● PROMPT: Reproduce exactly the lines below, from the first one through the line containing "Each numbered row", and omit any pictures.

Segment Open

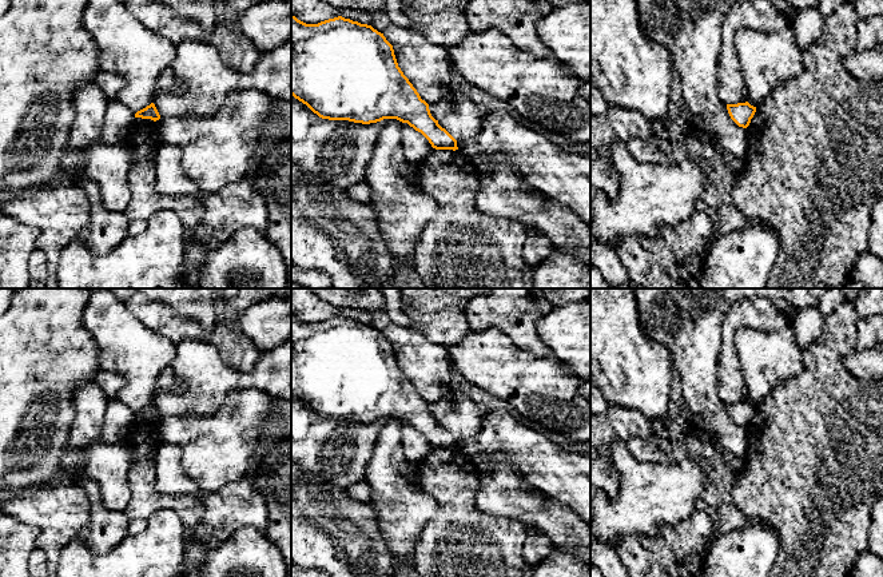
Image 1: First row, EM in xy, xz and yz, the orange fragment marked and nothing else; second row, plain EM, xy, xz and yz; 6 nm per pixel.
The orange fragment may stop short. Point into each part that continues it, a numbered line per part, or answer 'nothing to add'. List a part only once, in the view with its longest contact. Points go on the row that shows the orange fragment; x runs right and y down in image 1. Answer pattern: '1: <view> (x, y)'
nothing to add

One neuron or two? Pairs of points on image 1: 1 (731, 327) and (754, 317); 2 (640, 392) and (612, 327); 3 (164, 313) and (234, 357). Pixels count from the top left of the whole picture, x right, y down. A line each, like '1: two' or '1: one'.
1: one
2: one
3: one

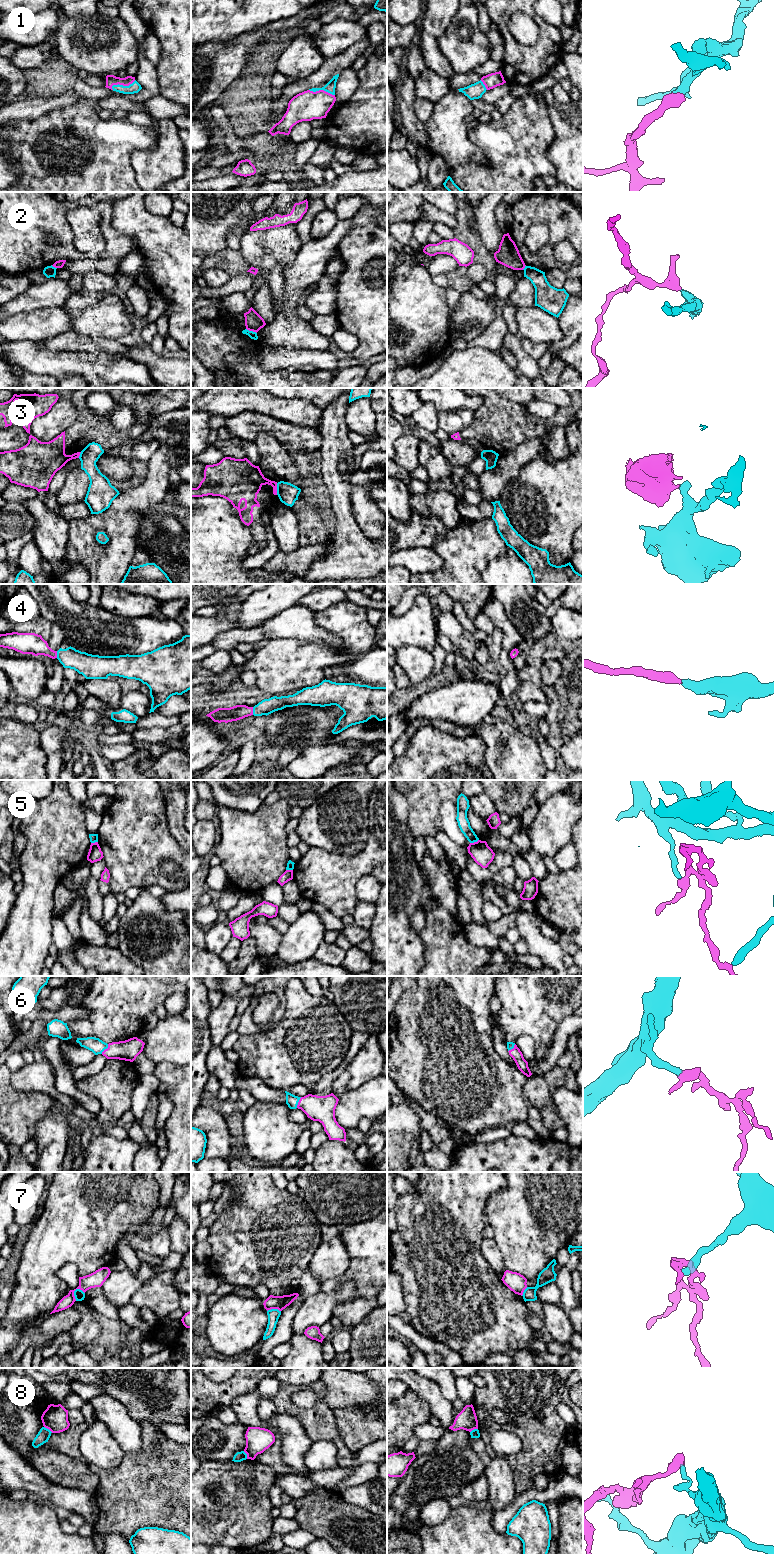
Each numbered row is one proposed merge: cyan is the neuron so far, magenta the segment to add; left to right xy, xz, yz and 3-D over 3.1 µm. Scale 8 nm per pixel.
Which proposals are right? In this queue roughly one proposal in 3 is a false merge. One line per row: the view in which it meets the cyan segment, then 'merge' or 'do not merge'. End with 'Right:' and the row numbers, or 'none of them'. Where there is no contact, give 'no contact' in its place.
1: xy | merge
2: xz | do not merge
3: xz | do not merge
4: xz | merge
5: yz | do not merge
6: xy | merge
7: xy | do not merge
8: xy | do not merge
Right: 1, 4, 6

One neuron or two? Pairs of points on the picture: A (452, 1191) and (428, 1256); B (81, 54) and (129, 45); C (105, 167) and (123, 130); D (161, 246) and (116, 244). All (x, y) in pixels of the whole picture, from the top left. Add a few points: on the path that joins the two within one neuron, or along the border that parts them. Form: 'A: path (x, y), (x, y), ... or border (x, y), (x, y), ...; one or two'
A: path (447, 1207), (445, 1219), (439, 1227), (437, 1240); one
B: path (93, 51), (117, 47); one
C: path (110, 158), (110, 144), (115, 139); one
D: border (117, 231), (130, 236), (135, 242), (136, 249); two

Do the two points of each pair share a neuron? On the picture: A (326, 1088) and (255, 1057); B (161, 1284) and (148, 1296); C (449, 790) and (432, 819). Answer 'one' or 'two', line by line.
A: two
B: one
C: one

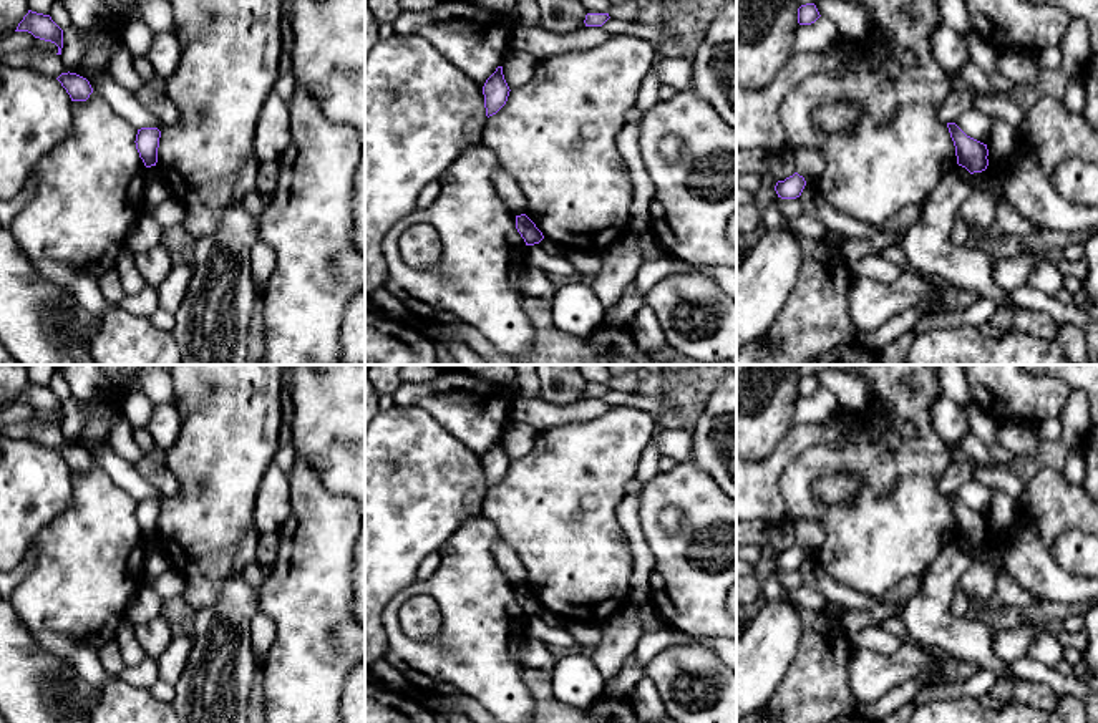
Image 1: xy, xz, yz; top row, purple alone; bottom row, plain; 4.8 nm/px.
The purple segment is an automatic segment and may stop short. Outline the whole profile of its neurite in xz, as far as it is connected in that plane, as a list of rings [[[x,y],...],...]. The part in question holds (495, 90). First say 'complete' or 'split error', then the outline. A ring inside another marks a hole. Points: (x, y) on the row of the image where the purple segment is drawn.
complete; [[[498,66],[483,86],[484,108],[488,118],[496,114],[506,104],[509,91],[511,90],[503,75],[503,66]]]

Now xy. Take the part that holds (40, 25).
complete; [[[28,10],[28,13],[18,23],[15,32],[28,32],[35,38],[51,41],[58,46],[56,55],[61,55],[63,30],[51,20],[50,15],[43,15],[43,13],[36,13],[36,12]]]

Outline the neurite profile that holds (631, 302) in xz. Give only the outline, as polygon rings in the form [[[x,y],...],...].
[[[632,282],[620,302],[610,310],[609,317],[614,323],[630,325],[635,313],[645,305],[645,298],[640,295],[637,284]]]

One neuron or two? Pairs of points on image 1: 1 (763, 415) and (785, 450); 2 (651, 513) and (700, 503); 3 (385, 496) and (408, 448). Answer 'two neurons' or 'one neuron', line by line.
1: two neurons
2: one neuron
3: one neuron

Segment Closed

● TASK RESULT:
Image 1: First row, EM in xy, xz and yz, the orange fragment marked and nothing else; second row, plain EM, xy, xz and yz; 6 nm per pixel.
The orange fragment may stop short. Point into each part that continues it, a numbered line per part, or answer 'nothing to add'. List a part only once, in the view with its longest contact. Points go on the row that shows the orange fragment; x runs right and y down in image 1. Answer pattern: '1: <view> (x, y)'
nothing to add

One neuron or two? Pairs of points on image 1: 1 (731, 327) and (754, 317); 2 (640, 392) and (612, 327); 3 (164, 313) and (234, 357). Pixels count from the top left of the whole picture, x right, y down. A line each, like '1: two' or '1: one'.
1: one
2: one
3: one

Each numbered row is one proposed merge: cyan is the neuron so far, magenta the segment to add; left to right xy, xz, yz and 3-D over 3.1 µm. Scale 8 nm per pixel.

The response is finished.